YOUR OBJECTIVE: Copy all entries verbatim and keep any pictures out of the copy.

§ §

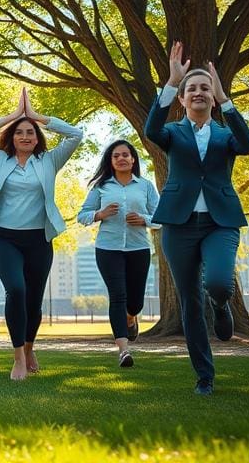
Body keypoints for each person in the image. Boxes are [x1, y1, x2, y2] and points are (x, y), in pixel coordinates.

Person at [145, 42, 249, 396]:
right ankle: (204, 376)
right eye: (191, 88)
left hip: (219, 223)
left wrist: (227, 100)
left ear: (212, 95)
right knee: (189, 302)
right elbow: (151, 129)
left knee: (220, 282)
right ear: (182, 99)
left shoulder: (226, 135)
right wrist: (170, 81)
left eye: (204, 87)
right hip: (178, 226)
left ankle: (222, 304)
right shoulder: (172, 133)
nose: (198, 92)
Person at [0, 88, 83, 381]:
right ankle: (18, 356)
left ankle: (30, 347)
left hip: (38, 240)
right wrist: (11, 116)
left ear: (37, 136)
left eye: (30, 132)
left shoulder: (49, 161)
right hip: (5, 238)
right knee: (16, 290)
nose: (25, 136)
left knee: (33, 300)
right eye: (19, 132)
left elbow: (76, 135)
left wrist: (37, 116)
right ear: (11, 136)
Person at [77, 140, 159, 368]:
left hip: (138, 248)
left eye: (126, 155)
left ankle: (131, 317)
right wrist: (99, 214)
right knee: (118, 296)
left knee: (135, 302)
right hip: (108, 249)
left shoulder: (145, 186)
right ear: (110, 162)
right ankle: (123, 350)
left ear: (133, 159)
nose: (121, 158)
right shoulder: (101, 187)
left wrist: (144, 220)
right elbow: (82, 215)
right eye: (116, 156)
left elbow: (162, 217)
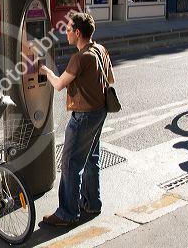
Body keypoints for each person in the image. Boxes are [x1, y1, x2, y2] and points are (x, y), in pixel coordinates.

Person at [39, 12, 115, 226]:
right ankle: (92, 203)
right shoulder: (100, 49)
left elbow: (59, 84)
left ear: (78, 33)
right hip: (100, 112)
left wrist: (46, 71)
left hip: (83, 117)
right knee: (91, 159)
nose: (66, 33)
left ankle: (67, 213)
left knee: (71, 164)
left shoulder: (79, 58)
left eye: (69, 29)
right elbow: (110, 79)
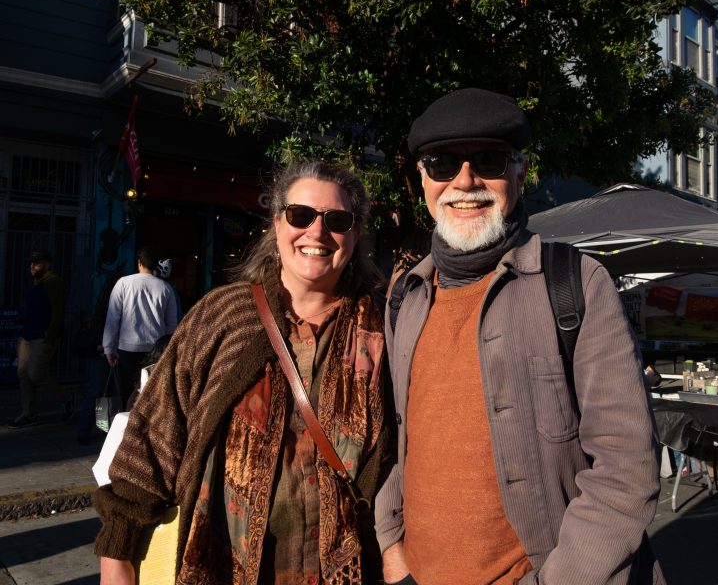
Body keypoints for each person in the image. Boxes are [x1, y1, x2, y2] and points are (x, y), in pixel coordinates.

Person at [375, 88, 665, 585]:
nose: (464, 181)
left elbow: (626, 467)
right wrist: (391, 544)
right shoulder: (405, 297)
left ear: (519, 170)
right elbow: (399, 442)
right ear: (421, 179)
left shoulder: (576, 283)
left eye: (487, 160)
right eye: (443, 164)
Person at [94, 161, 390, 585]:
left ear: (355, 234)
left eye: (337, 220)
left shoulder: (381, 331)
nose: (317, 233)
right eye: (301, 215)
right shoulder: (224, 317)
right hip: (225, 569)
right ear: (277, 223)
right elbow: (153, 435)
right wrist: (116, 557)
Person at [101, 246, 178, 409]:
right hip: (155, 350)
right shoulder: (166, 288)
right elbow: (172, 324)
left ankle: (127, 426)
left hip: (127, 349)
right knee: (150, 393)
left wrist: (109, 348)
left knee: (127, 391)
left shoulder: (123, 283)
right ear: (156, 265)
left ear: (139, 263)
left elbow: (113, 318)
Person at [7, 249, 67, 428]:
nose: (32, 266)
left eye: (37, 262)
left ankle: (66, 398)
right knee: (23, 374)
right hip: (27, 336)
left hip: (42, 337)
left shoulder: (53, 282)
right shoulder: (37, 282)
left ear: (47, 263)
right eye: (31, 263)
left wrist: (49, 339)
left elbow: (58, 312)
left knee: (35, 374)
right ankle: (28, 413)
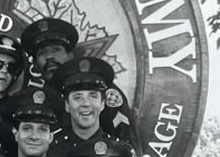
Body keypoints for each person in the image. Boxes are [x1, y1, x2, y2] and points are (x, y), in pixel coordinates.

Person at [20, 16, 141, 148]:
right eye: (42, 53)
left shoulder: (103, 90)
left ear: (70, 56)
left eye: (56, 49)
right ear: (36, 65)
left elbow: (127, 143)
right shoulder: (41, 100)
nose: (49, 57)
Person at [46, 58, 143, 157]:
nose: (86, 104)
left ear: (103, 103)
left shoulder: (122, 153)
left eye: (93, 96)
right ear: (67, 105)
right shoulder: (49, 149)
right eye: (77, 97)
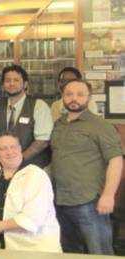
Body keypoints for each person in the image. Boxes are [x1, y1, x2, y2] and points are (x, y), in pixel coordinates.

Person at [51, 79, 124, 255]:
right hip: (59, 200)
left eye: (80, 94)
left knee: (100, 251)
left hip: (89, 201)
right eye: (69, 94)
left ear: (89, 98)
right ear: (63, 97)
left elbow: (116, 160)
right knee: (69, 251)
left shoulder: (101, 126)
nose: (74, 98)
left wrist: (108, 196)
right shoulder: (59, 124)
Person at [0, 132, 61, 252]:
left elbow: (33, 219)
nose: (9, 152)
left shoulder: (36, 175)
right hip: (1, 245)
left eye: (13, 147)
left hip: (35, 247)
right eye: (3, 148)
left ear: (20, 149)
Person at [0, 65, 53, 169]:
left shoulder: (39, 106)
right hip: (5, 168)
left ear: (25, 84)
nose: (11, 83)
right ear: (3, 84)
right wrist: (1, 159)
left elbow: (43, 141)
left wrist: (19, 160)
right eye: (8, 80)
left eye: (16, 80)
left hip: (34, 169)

§ §

ANSWER TO THE PROBLEM:
Body keypoints for each person in the image. Boxes are [x1, y1, x2, y2] and points are (x, y), in pixel coordinates.

Person at [145, 42, 249, 396]:
right ankle: (204, 376)
right eye: (191, 88)
left hip: (219, 223)
left wrist: (227, 100)
left ear: (212, 95)
right knee: (189, 302)
right elbow: (151, 129)
left knee: (220, 282)
right ear: (182, 99)
left shoulder: (226, 135)
right wrist: (170, 81)
left eye: (204, 87)
right hip: (178, 226)
left ankle: (222, 304)
right shoulder: (172, 133)
nose: (198, 92)
Person at [0, 88, 83, 381]:
right ankle: (18, 356)
left ankle: (30, 347)
left hip: (38, 240)
right wrist: (11, 116)
left ear: (37, 136)
left eye: (30, 132)
left shoulder: (49, 161)
right hip: (5, 238)
right knee: (16, 290)
nose: (25, 136)
left knee: (33, 300)
right eye: (19, 132)
left elbow: (76, 135)
left wrist: (37, 116)
right ear: (11, 136)
Person at [77, 140, 159, 368]:
left hip: (138, 248)
left eye: (126, 155)
left ankle: (131, 317)
right wrist: (99, 214)
right knee: (118, 296)
left knee: (135, 302)
right hip: (108, 249)
left shoulder: (145, 186)
right ear: (110, 162)
right ankle: (123, 350)
left ear: (133, 159)
nose: (121, 158)
right shoulder: (101, 187)
left wrist: (144, 220)
right elbow: (82, 215)
right eye: (116, 156)
left elbow: (162, 217)
Body keypoints for each person in the image. Boxes are [x1, y1, x2, y2] and points are (x, y), in pixel coordinates.

Person at [39, 12, 115, 226]:
right ankle: (92, 203)
right shoulder: (100, 49)
left elbow: (59, 84)
left ear: (78, 33)
right hip: (100, 112)
left wrist: (46, 71)
left hip: (83, 117)
right knee: (91, 159)
nose: (66, 33)
left ankle: (67, 213)
left knee: (71, 164)
left shoulder: (79, 58)
left eye: (69, 29)
right elbow: (110, 79)
Body keypoints for each person in the image. Boxes are [x1, y1, x2, y2] and points are (x, y), in pixel coordinates.

Person at [375, 88, 665, 585]:
nose: (464, 181)
left elbow: (626, 467)
right wrist: (391, 544)
right shoulder: (405, 297)
left ear: (519, 170)
right elbow: (399, 442)
right ear: (421, 179)
left shoulder: (576, 283)
left eye: (487, 160)
right eye: (443, 164)
Person at [94, 161, 390, 585]:
left ear: (355, 234)
left eye: (337, 220)
left shoulder: (381, 331)
nose: (317, 233)
right eye: (301, 215)
right shoulder: (224, 317)
right hip: (225, 569)
right ear: (277, 223)
right elbow: (153, 435)
right wrist: (116, 557)
Person at [101, 246, 178, 409]:
right hip: (155, 350)
right shoulder: (166, 288)
right elbow: (172, 324)
left ankle: (127, 426)
left hip: (127, 349)
right knee: (150, 393)
left wrist: (109, 348)
left knee: (127, 391)
left shoulder: (123, 283)
right ear: (156, 265)
left ear: (139, 263)
left elbow: (113, 318)
Person at [7, 249, 67, 428]:
nose: (32, 266)
left eye: (37, 262)
left ankle: (66, 398)
right knee: (23, 374)
right hip: (27, 336)
left hip: (42, 337)
left shoulder: (53, 282)
right shoulder: (37, 282)
left ear: (47, 263)
right eye: (31, 263)
left wrist: (49, 339)
left elbow: (58, 312)
left knee: (35, 374)
right ankle: (28, 413)
Body keypoints for each person in the image. Boxes are [x1, y1, x2, y2] and points are (x, y), in pixel coordinates.

Person at [20, 16, 141, 148]:
right eye: (42, 53)
left shoulder: (103, 90)
left ear: (70, 56)
left eye: (56, 49)
right ear: (36, 65)
left elbow: (127, 143)
right shoulder: (41, 100)
nose: (49, 57)
Person at [46, 58, 143, 157]:
nose: (86, 104)
left ear: (103, 103)
left shoulder: (122, 153)
left eye: (93, 96)
right ear: (67, 105)
right shoulder: (49, 149)
right eye: (77, 97)
Body keypoints for each person in the image. Boxes are [x1, y1, x2, y2] and points are (x, y), in pixel coordinates.

Person at [51, 79, 124, 255]:
right hip: (59, 200)
left eye: (80, 94)
left knee: (100, 251)
left hip: (89, 201)
right eye: (69, 94)
left ear: (89, 98)
right ear: (63, 97)
left elbow: (116, 160)
right knee: (69, 251)
left shoulder: (101, 126)
nose: (74, 98)
left wrist: (108, 196)
right shoulder: (59, 124)
Person at [0, 132, 61, 252]:
left elbow: (33, 219)
nose: (9, 152)
left shoulder: (36, 175)
right hip: (1, 245)
left eye: (13, 147)
left hip: (35, 247)
right eye: (3, 148)
left ear: (20, 149)
Person at [0, 65, 53, 169]:
left shoulder: (39, 106)
right hip: (5, 168)
left ear: (25, 84)
nose: (11, 83)
right ear: (3, 84)
right wrist: (1, 159)
left elbow: (43, 141)
left wrist: (19, 160)
right eye: (8, 80)
left eye: (16, 80)
left hip: (34, 169)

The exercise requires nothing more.